◆ Exercise prompt: Every entry should be repeated exactly. Omit the pictures.

Content revision data:
_ _ _ _ _ _ _

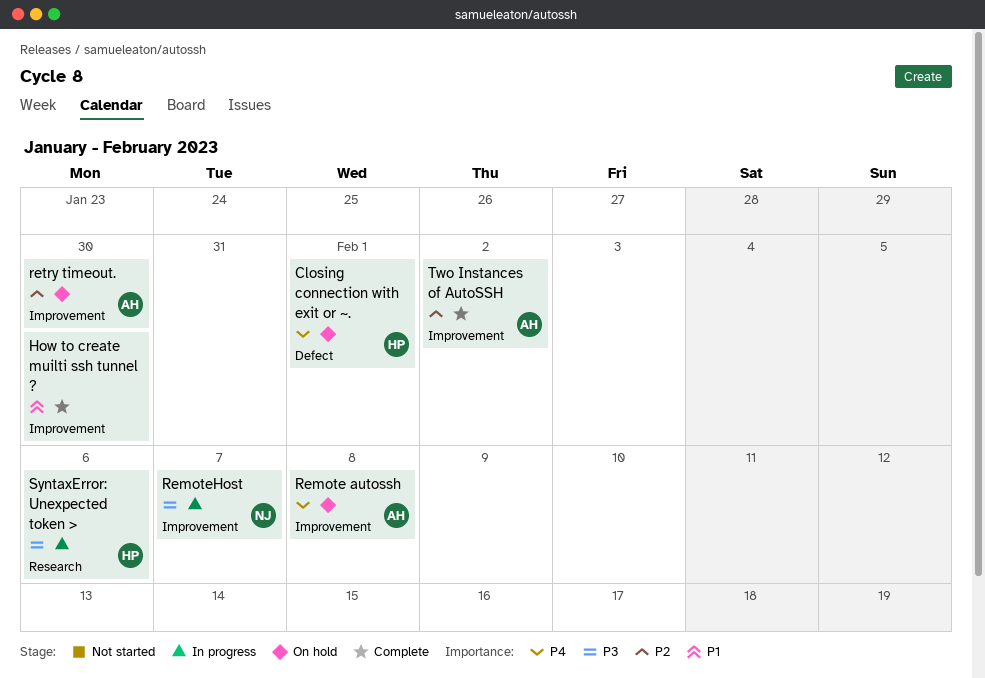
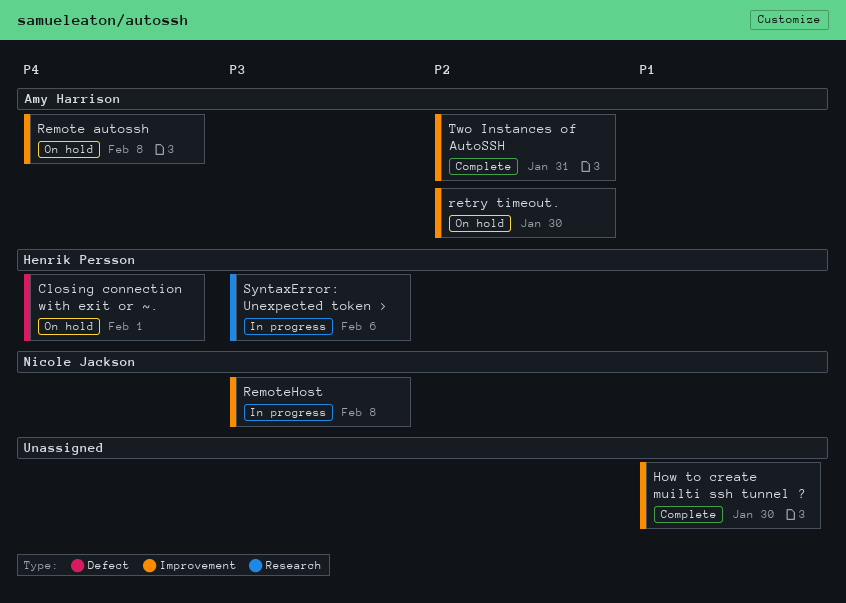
RemoteHost, due: Feb 7 -> Feb 8
Two Instances of AutoSSH, due: Feb 2 -> Jan 31

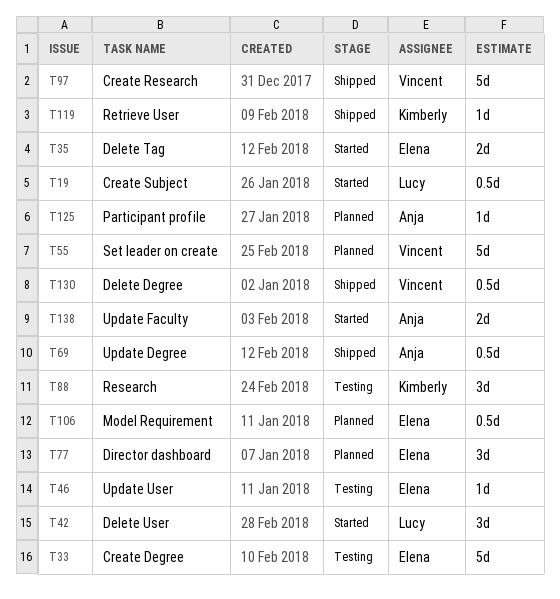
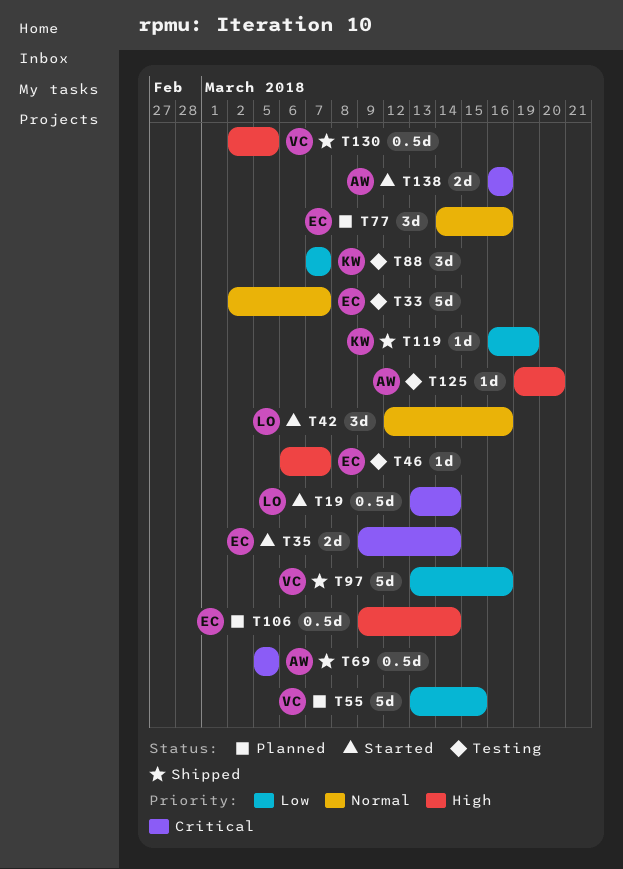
T125, status: Planned -> Testing

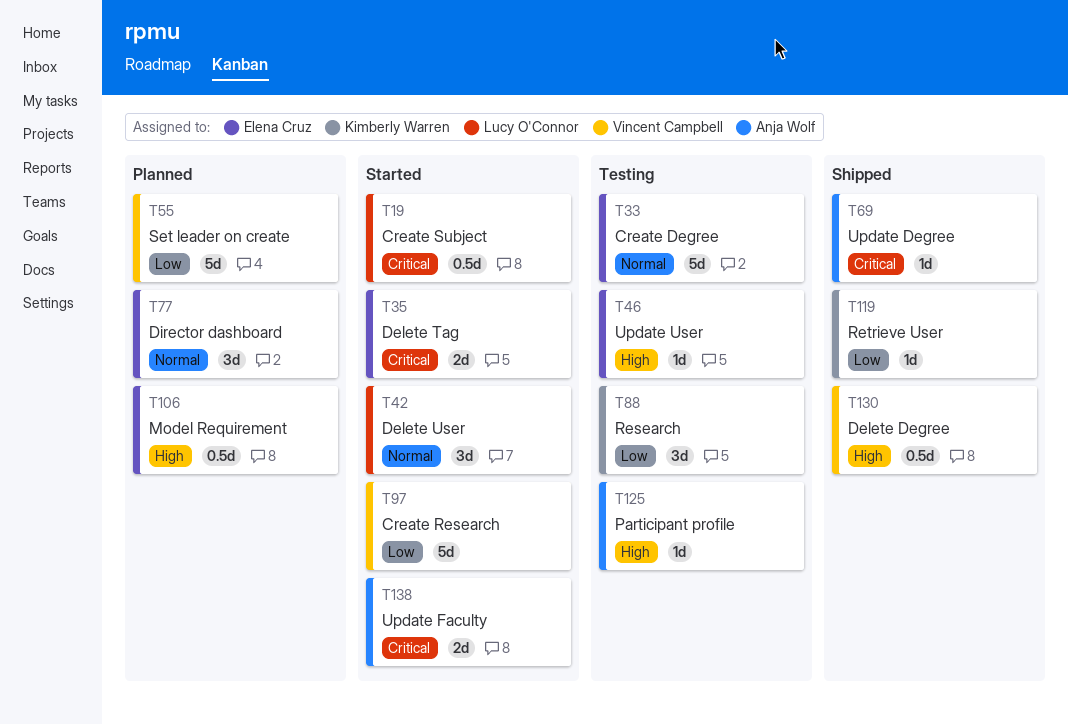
T69, estimate: 0.5d -> 1d
T97, status: Shipped -> Started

_ _ _ _ _ _ _

◆ Result of the exercise:
RemoteHost, due: Feb 7 -> Feb 8
Two Instances of AutoSSH, due: Feb 2 -> Jan 31

T125, status: Planned -> Testing

T69, estimate: 0.5d -> 1d
T97, status: Shipped -> Started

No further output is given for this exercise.